Stronger growth should keep the Fed on track to raise rates two or three times this year.
Equities face several possible risks, but for now we see more positives than negatives for stock prices.
The post-election rally in U.S. equities took a breather at the end of December, but stock prices bounced back strongly in the first trading week of 2017. The same factors that have driven prices higher since November — enthusiasm over President elect Donald Trump’s legislative agenda and stronger economic data — boosted equity prices last week, with the S&P 500 Index rising 1.7%.1 Looking ahead, we expect the tailwind from improved economic growth should continue through this year, while the positives from the political backdrop may be tested.
Weekly Top Themes
- The labor market remains strong while wages are rising. December’s employment report was solid, showing 156,000 new jobs were created and upward revisions to prior months.2 Wage growth was quite strong, rising 0.4% for the month and 2.9% year over year, the highest in several years.2
- Broader economic trends point to likely increases in the fed funds rate. It’s tough to find much wrong with the U.S. economy. In addition to the labor market report, last week’s economic data showed new record 2016 vehicle sales of 17.55 million.3 The overall improvement in economic data suggests the Federal Reserve remains on track to raise interest rates two or three times in 2017.
- The benefits from fiscal stimulus may be balanced by economic headwinds later in 2017. We think some combination of tax cuts, tax reform, overseas repatriation, infrastructure spending, defense spending and regulatory revisions should help consumer and business confidence this year. Possible negatives include rising labor costs, the stronger dollar, higher interest rates and pockets of weak overseas growth.
- U.S. stocks will likely be plagued by an ongoing tug of war. We think corporate earnings improvements will primarily be the primary driver of prices this year. That trend will likely be counterbalanced by contracting price/earnings multiples.
- The state of the global economy should be a positive for equities in 2017. Deflation risks appear to be receding around the world while excess inflation has yet to surface. This could create a “Goldilocks” reflationary environment that would be good news for equities and other risk assets.

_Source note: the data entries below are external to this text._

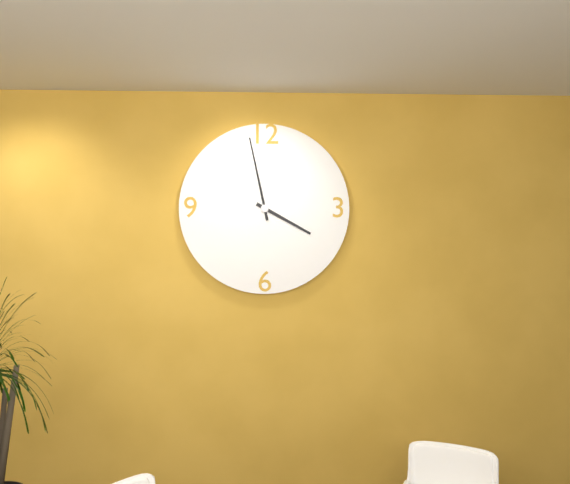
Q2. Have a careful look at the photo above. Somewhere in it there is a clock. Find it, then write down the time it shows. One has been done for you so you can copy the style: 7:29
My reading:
3:58
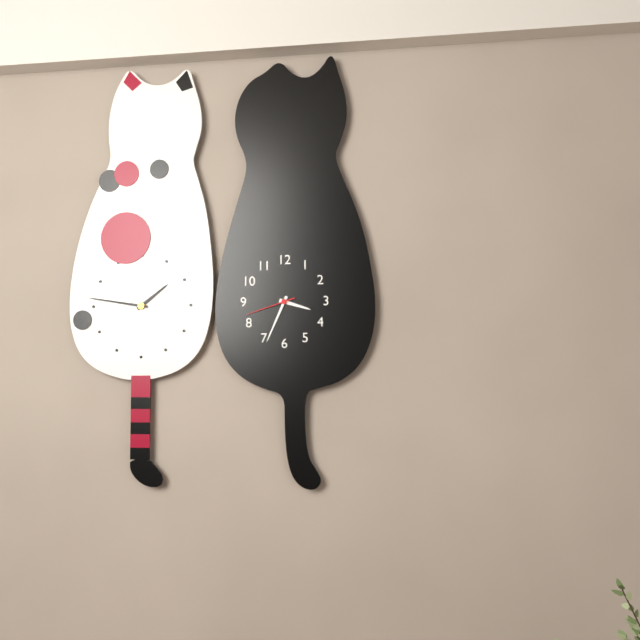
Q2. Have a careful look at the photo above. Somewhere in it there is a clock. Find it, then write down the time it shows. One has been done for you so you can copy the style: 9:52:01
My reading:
3:34:42
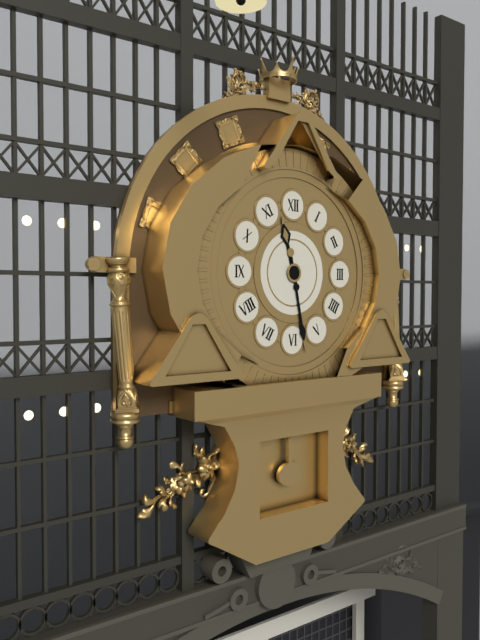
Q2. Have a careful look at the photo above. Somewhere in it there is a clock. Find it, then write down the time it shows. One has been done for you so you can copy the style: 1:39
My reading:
11:28
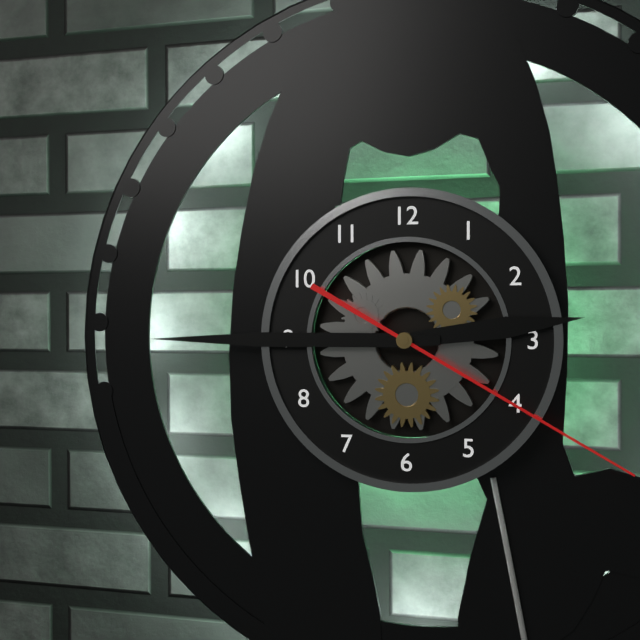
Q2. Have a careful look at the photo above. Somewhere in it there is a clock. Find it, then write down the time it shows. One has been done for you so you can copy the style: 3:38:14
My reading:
2:45:20
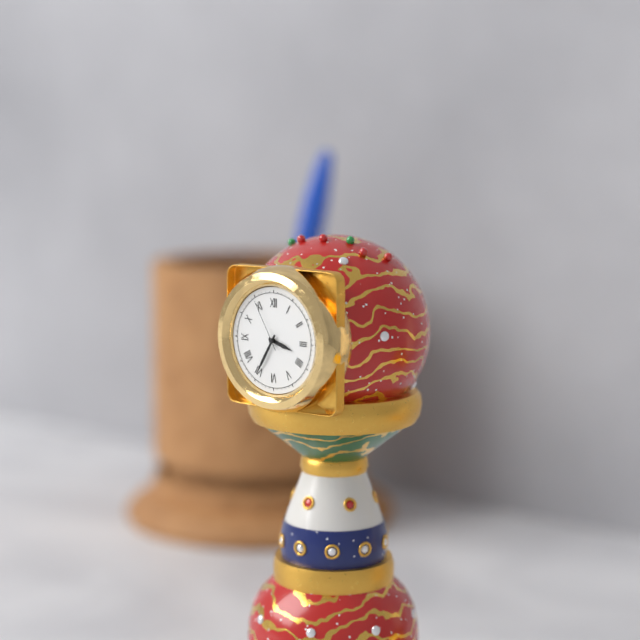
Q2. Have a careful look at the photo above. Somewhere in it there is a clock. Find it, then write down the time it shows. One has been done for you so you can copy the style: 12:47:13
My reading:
3:35:55
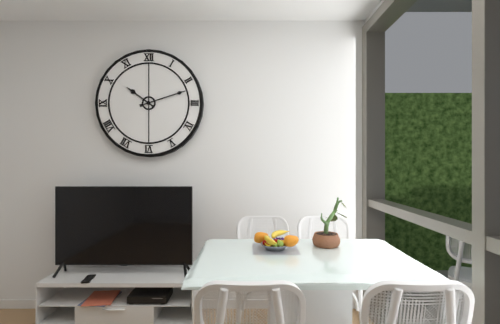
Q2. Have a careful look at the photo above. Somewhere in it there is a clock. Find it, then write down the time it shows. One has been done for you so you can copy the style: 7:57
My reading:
10:12
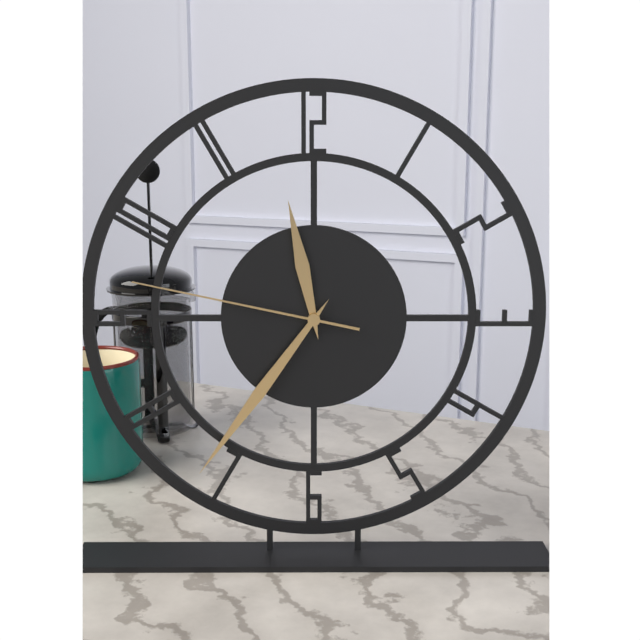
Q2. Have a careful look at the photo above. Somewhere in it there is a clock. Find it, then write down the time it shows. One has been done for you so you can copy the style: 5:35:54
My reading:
11:36:47
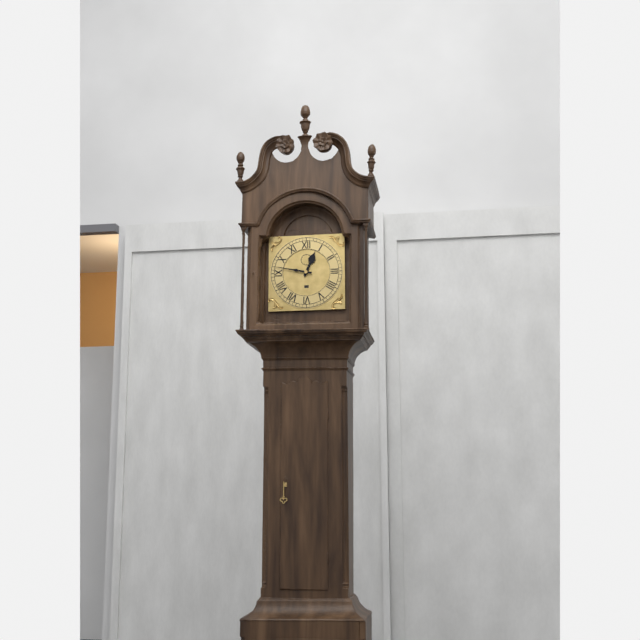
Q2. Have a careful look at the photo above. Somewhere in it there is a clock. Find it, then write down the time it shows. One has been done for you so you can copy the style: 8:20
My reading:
12:47
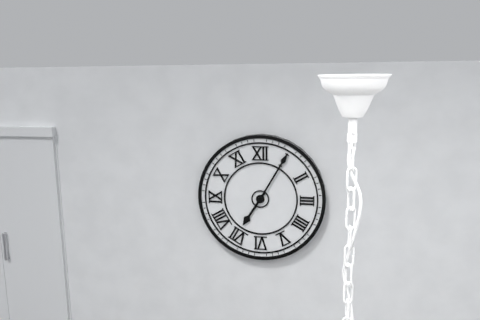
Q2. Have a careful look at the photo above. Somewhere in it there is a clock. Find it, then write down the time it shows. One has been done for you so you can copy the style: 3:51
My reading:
7:05
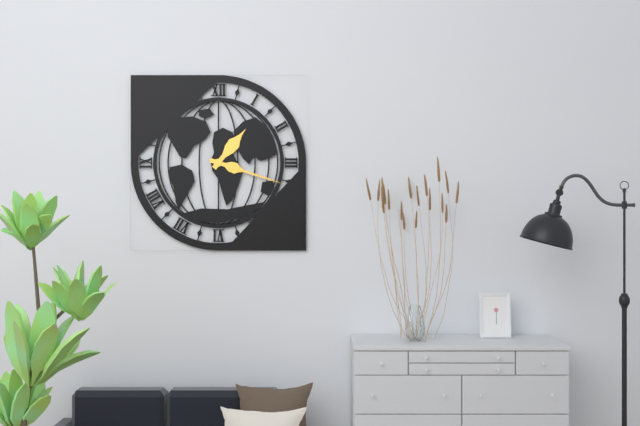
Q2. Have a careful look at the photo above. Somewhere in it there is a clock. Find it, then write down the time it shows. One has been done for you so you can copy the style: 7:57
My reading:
1:18
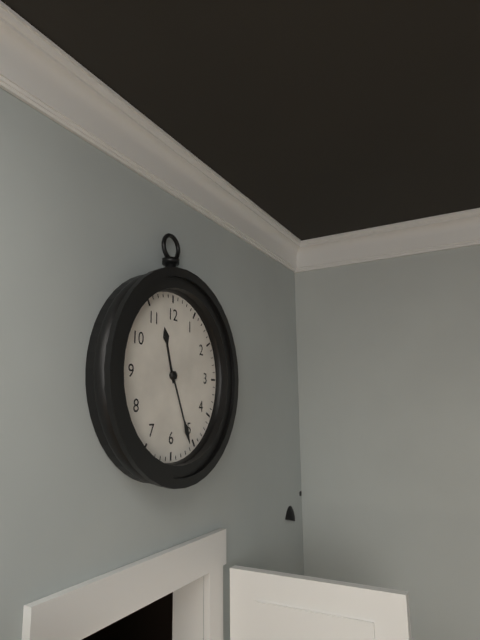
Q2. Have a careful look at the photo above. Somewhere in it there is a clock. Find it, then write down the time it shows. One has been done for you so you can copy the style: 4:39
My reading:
11:26
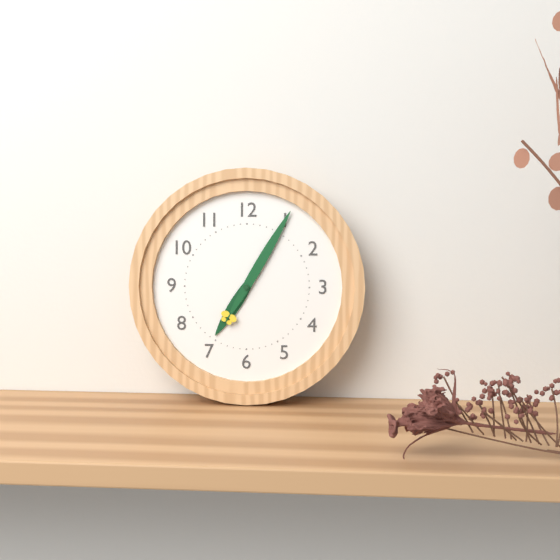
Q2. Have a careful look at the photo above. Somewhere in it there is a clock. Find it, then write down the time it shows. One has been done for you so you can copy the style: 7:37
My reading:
7:05
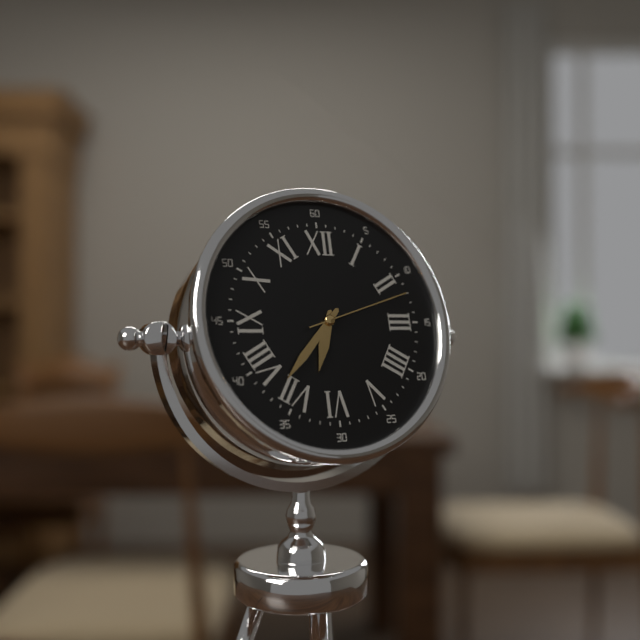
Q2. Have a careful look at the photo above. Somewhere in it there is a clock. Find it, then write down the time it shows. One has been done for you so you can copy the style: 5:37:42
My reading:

Positives for Equities Outweigh the Risks
Improving economic growth in both the United States and around the world should help equities in 2017, but we also acknowledge that markets face several risks. Chief among these is that improving growth and rising wage inflation will likely translate into less accommodative Fed monetary policy. We don’t expect rapid or dramatic rate increases, but policy appears on track to slowly normalize after years of the fed funds rate remaining at the emergency zero level. As such, we think the risks are to the upside for both the fed funds rate and U.S. bond yields. As yields rise, they will likely pressure equity multiples and could create spillover volatility in equity markets and other asset classes.
Some are also growing concerned about equity valuations. We do not believe that valuations are currently stretched, but stocks are certainly more expensive than they once were. We are not worried about valuation pressures at this point, but this will bear watching later in the year if interest rates and inflation increase.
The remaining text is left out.